→ WRITTEN EXERCISE 1:
Please quote the media release word for word, starting with "11th November 2016" and going on through "for South Australia.".
→ WRITTEN EXERCISE 2:
In the media release, which consultancy firm did the Royal Commission hire?

“The jury has listened to us, it’s time for the premier to listen to the jury. We don’t want this waste in South Australia. Not here, not anywhere”. ANFA co-chair Sue Coleman-Haseldine

ANFA Media Release

11th November 2016

Time for Premier Weatherill to listen to the jury on radioactive waste

Traditional Owners and members of the Aboriginal-led Australian Nuclear Free Alliance (ANFA) have welcomed the Citizen’s Jury’s recommendation to reject an international high level radioactive waste dump for South Australia.

Throughout both the Royal Commission and Citizens Jury processes concerns of potential bias have been raised. The consultancy firm hired by the Royal Commission, Jacobs MCM, has clear links to the nuclear industry. The economic report was written by Charles McCombie and Neil Chapman, the president and vice president of the Association for Regional and International Underground Storage (ARIUS). A further example of bias was that the Citizen Jurors were asked to nominate ‘witnesses’ they wished to speak to, but DemocracyCo added three people to the witness list ‒ all of them pro-nuclear ‒ without the Jurors’ knowledge or consent.

ANFA members are concerned by SA premier Jay Weatherill’s suggestion that he may not heed the jury’s recommendations: “This jury doesn’t believe the present proposal should be taken forward but we need to take into account a whole range of other broad community views[1]“.

Extracted data entries
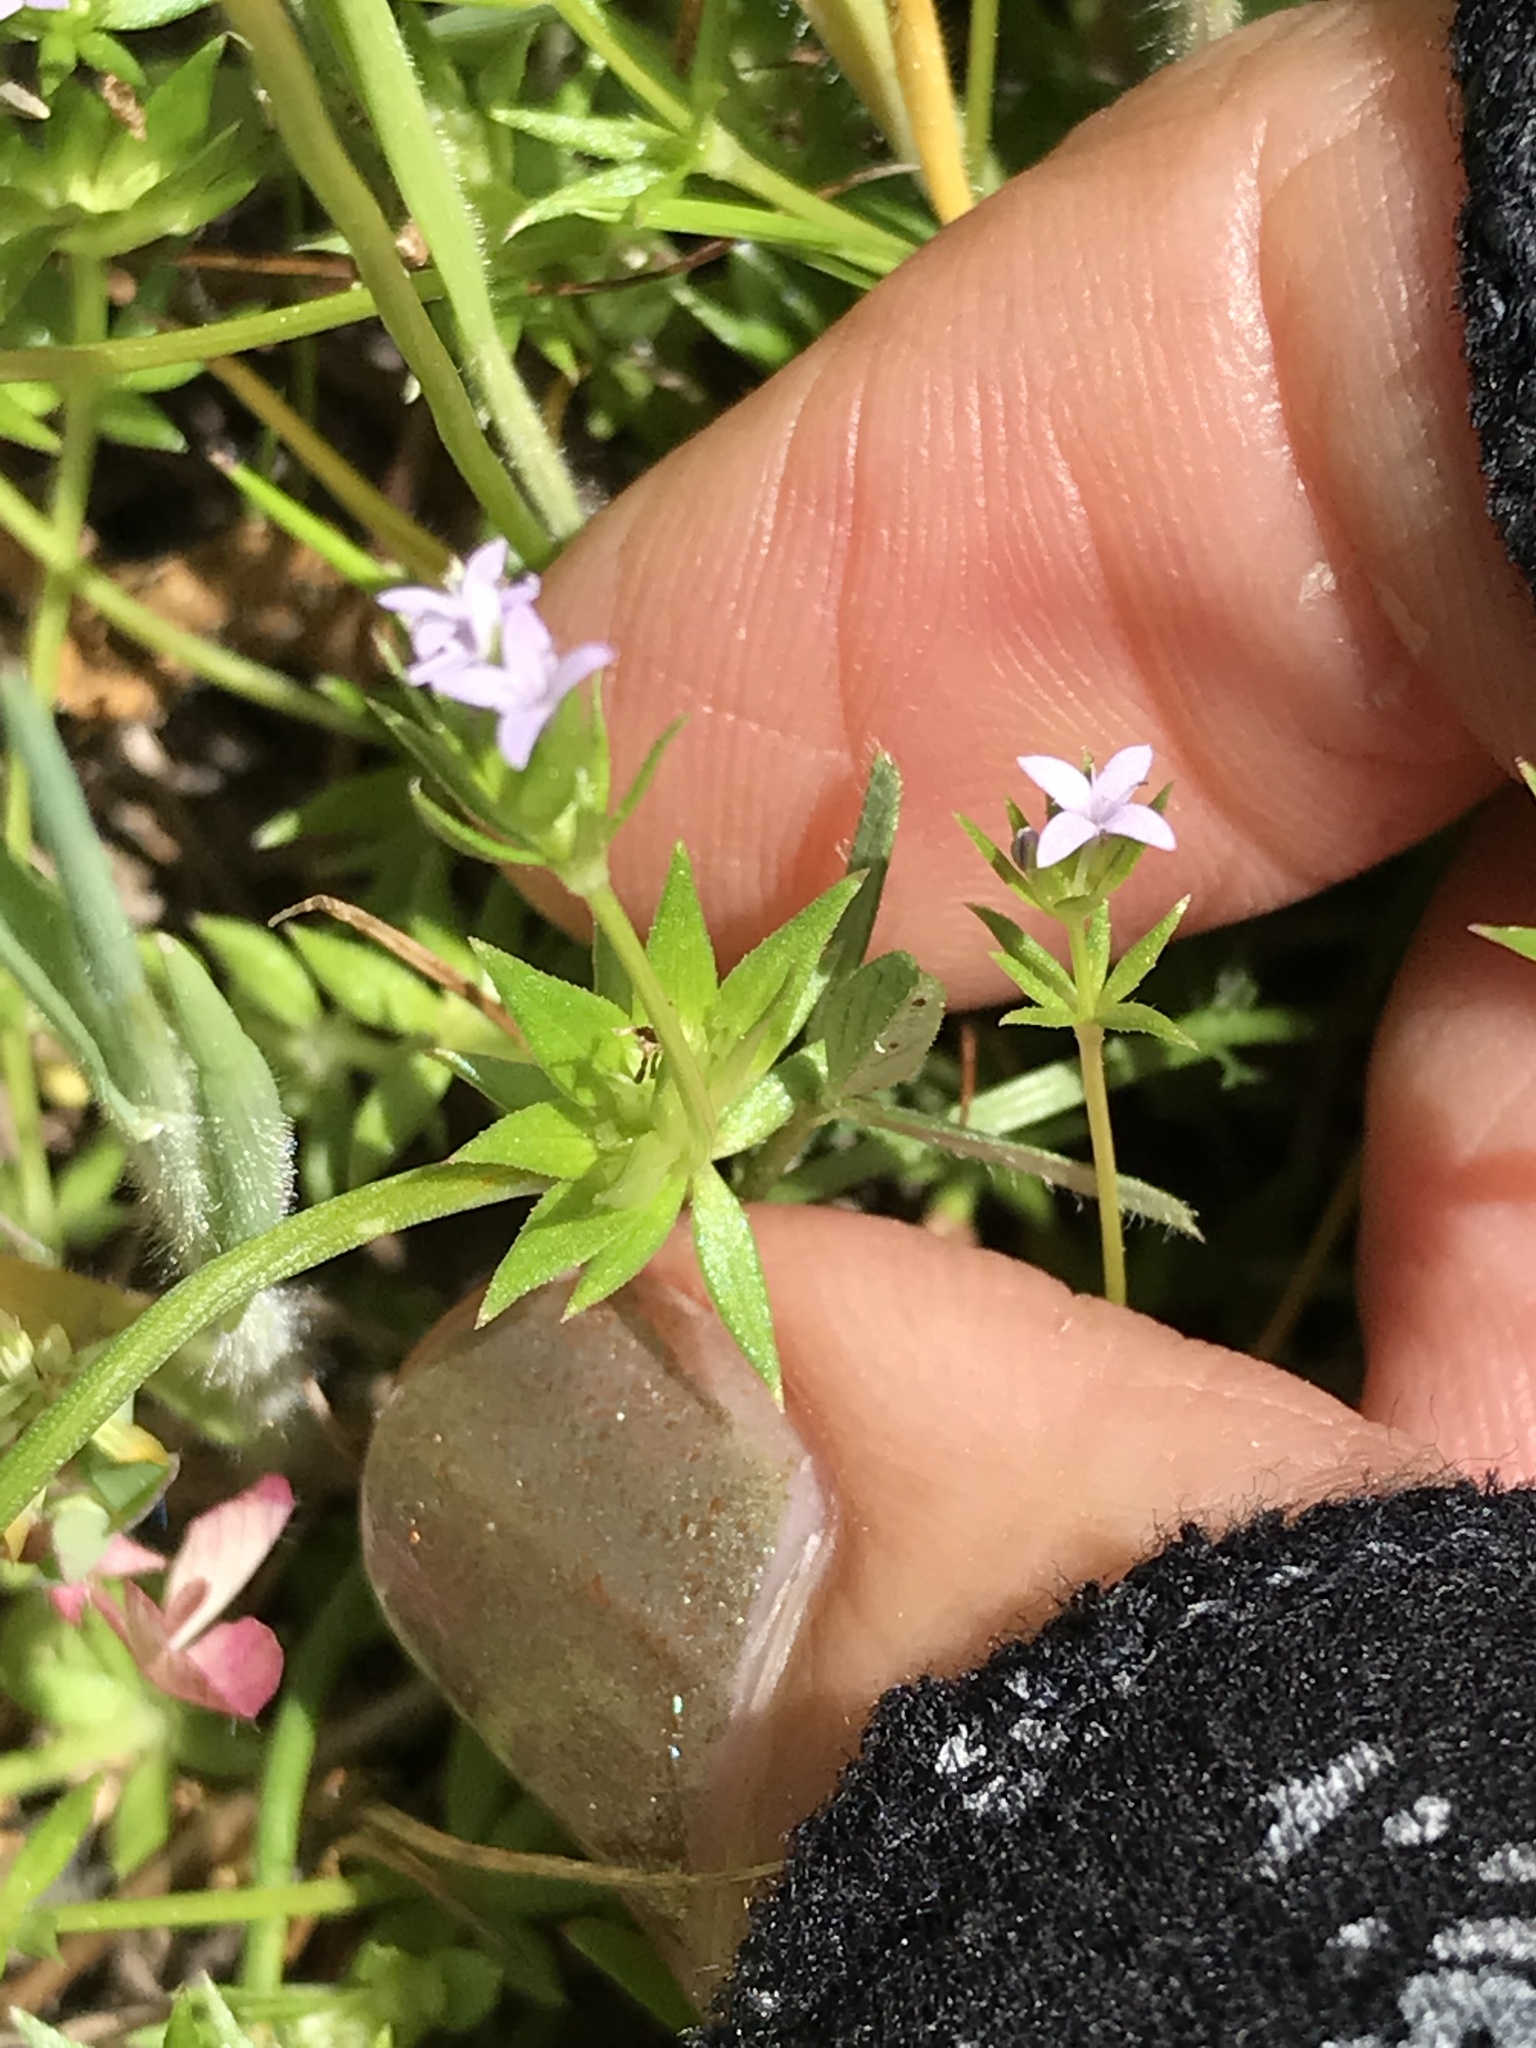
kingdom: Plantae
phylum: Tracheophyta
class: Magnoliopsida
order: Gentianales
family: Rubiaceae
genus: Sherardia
...
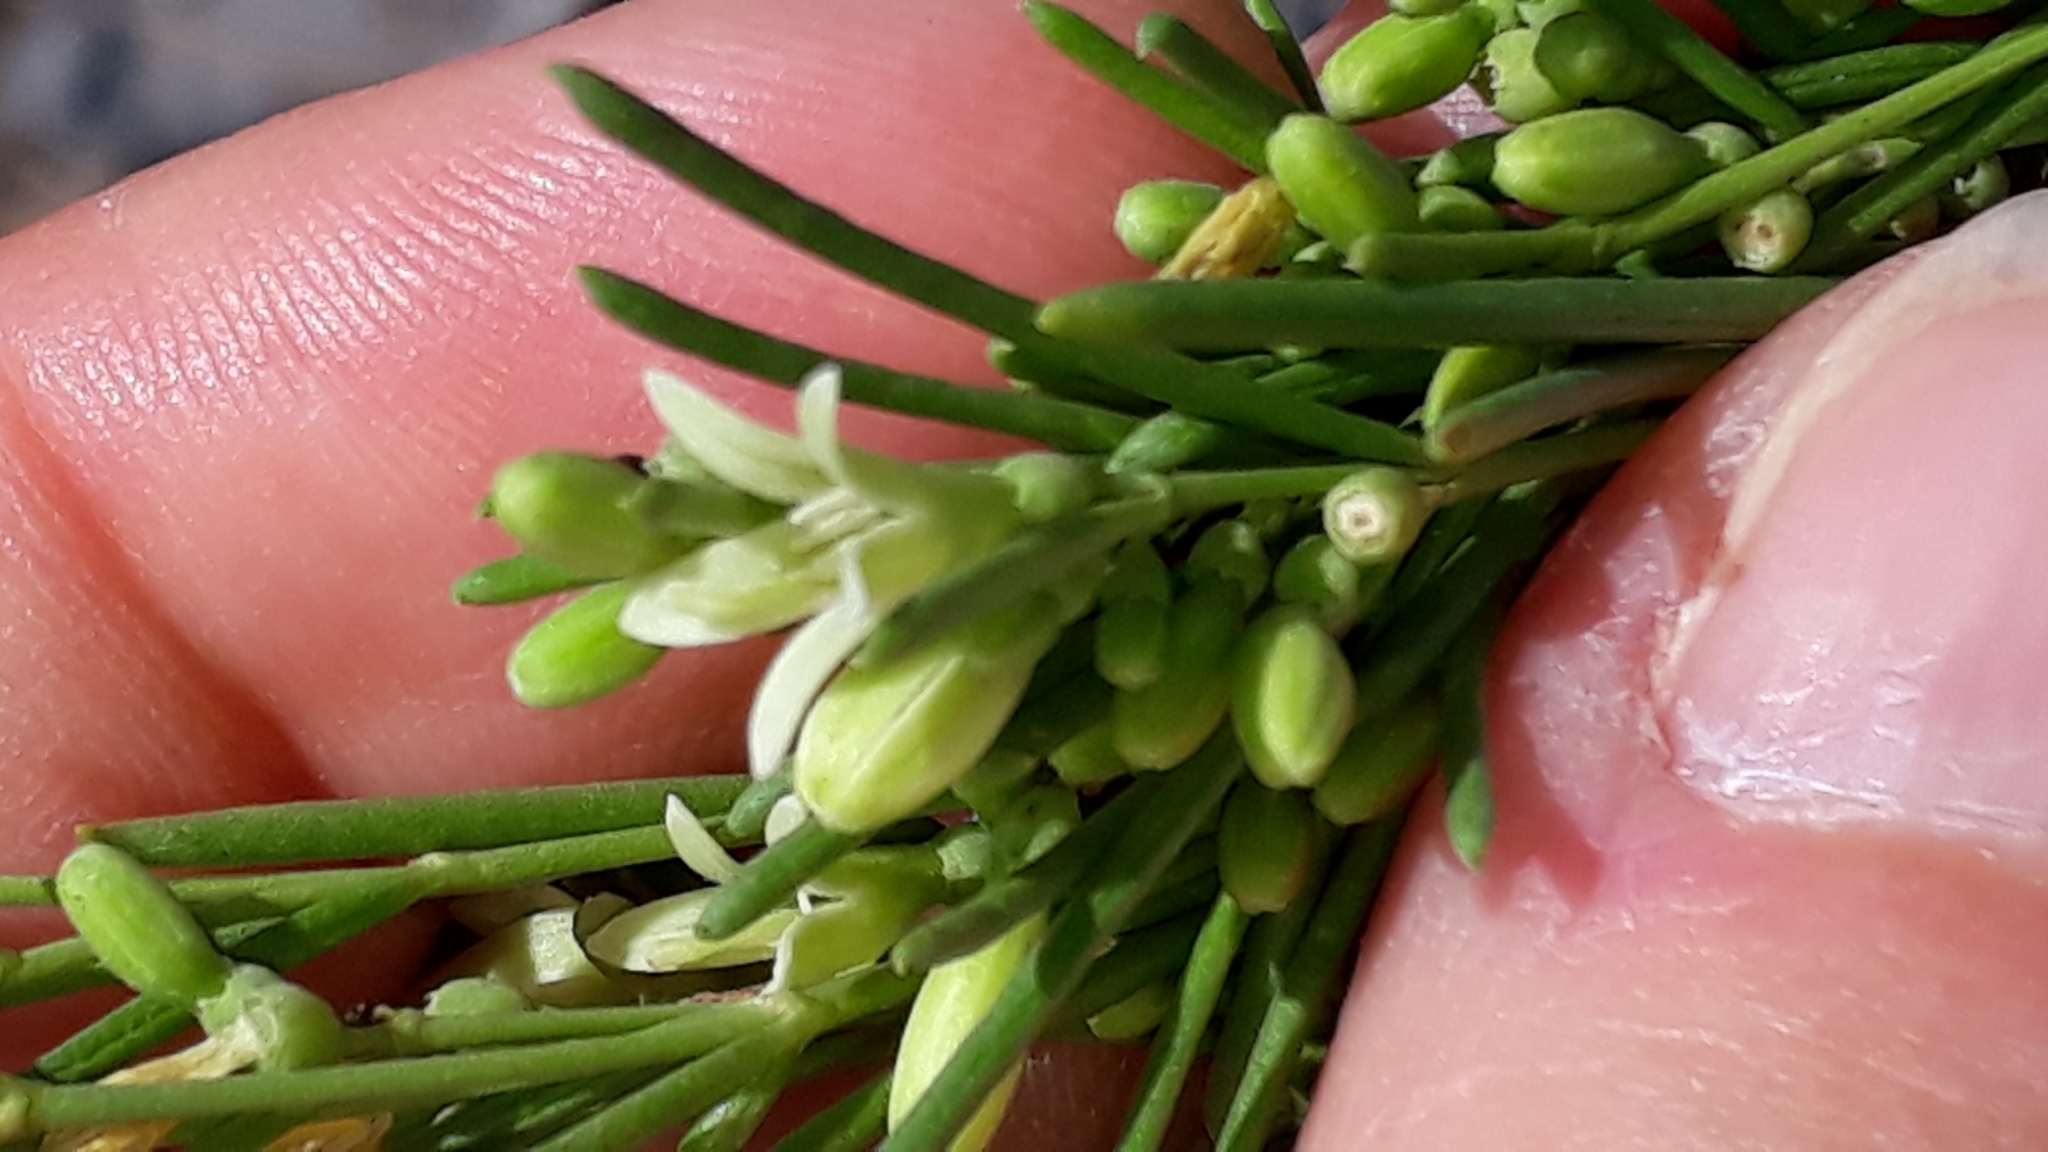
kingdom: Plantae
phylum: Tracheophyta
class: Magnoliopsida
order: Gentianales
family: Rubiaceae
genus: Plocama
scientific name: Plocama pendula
--
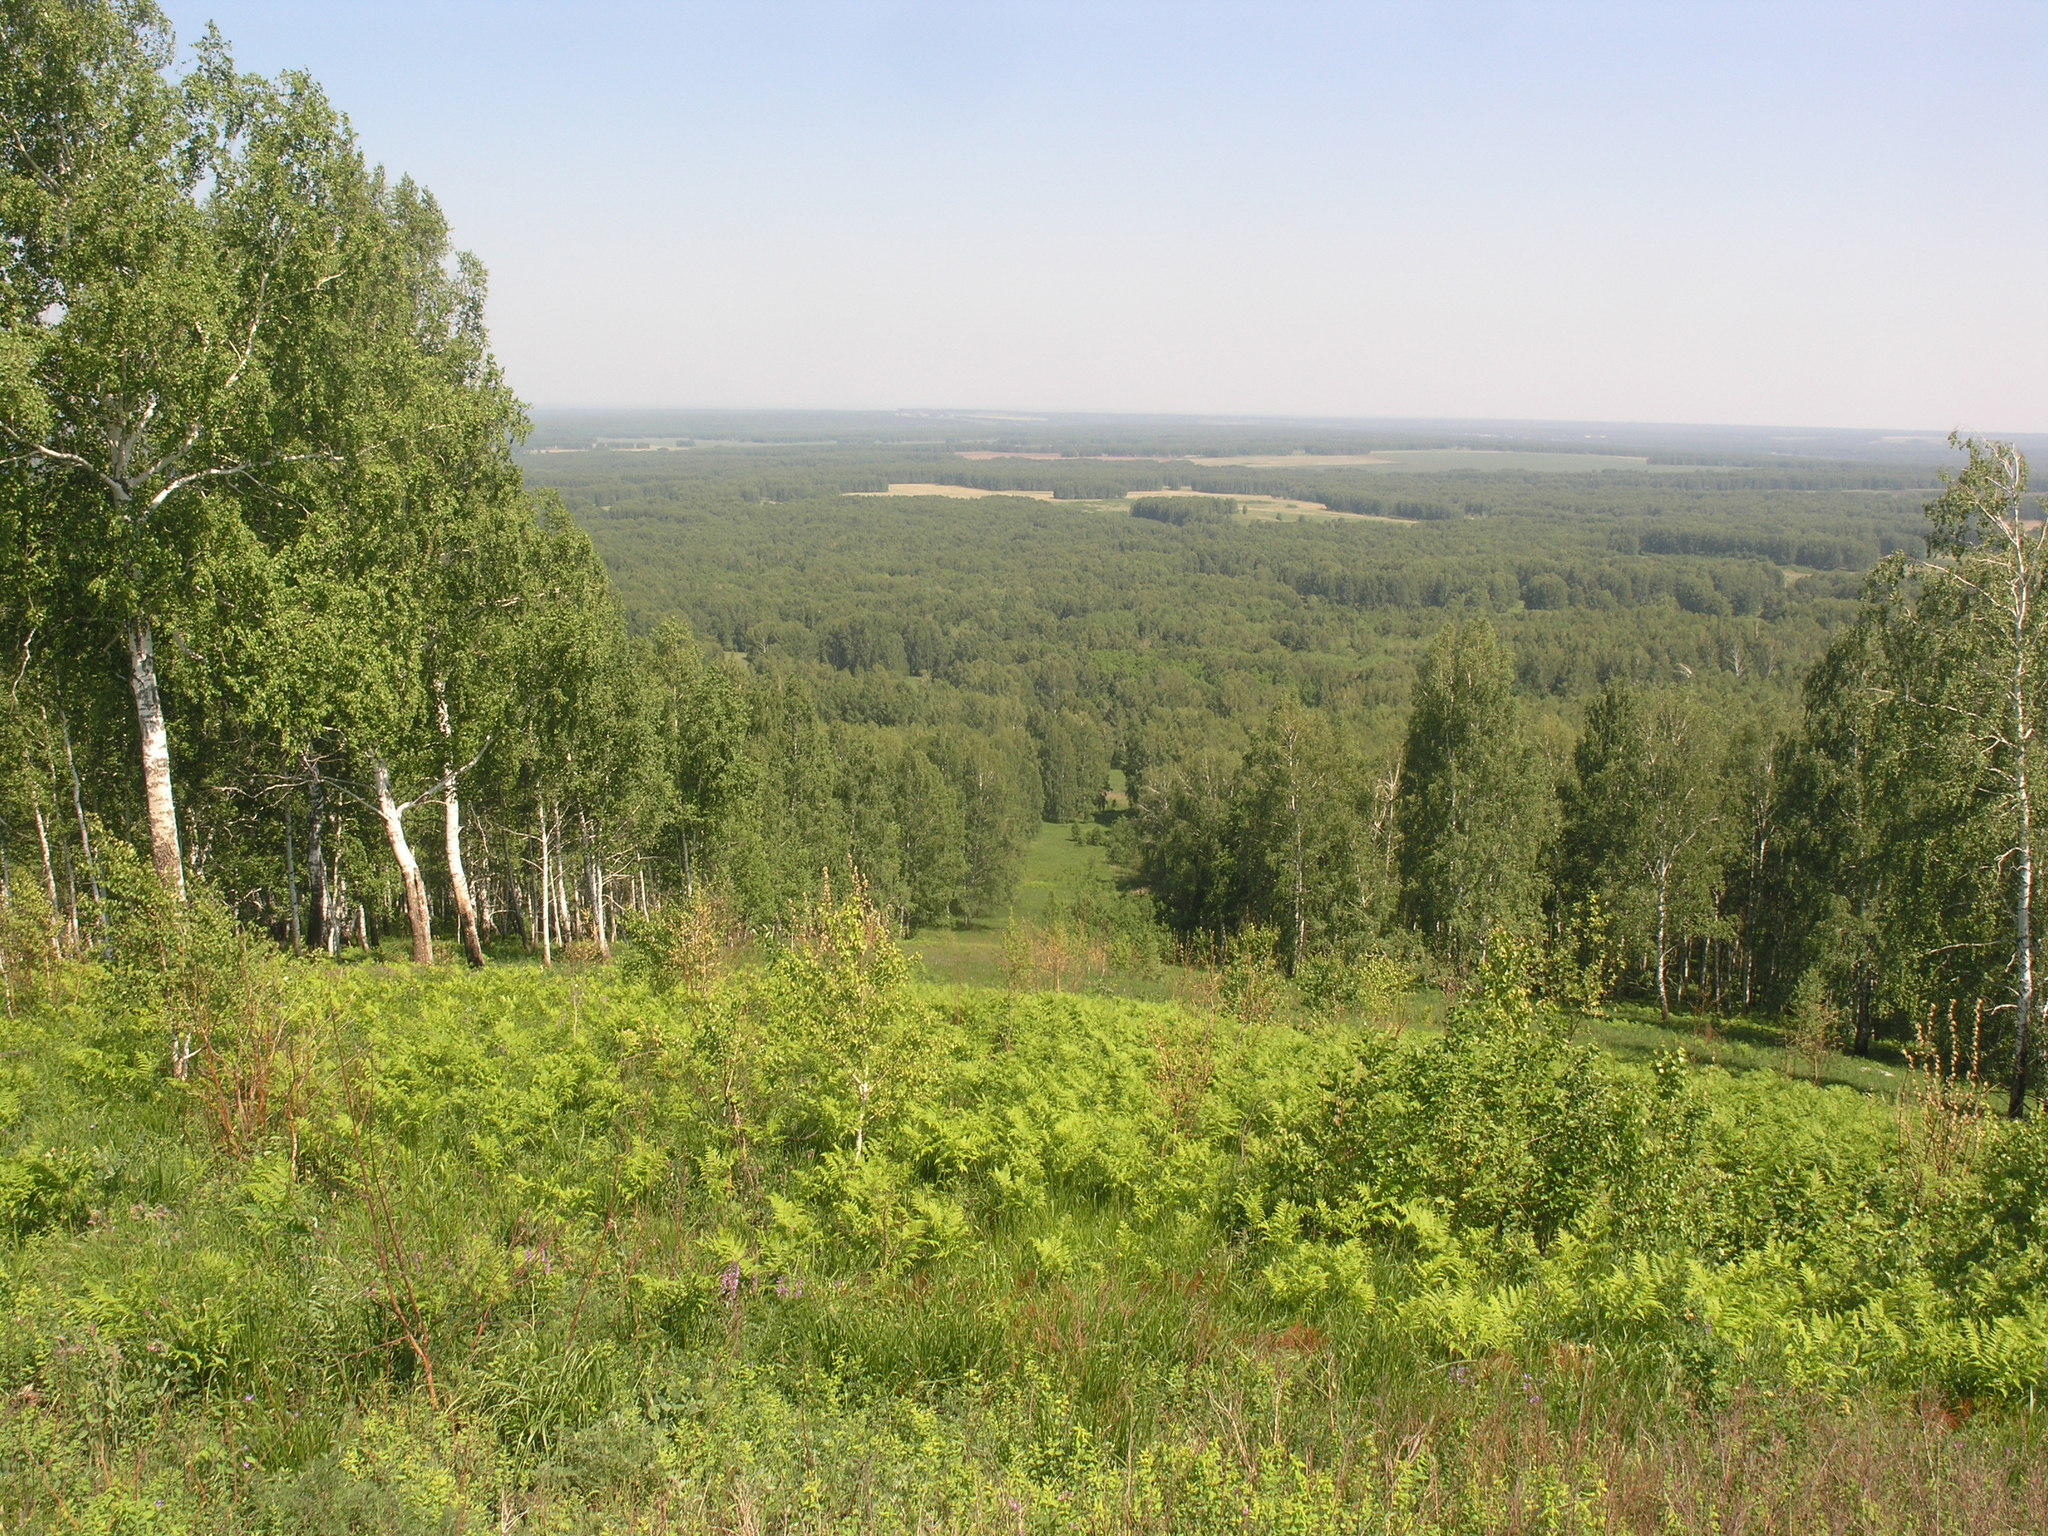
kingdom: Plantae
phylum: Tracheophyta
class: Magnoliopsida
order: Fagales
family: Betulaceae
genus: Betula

→ OUTPUT 1:
11th November 2016

Time for Premier Weatherill to listen to the jury on radioactive waste

Traditional Owners and members of the Aboriginal-led Australian Nuclear Free Alliance (ANFA) have welcomed the Citizen’s Jury’s recommendation to reject an international high level radioactive waste dump for South Australia.

→ OUTPUT 2:
Jacobs MCM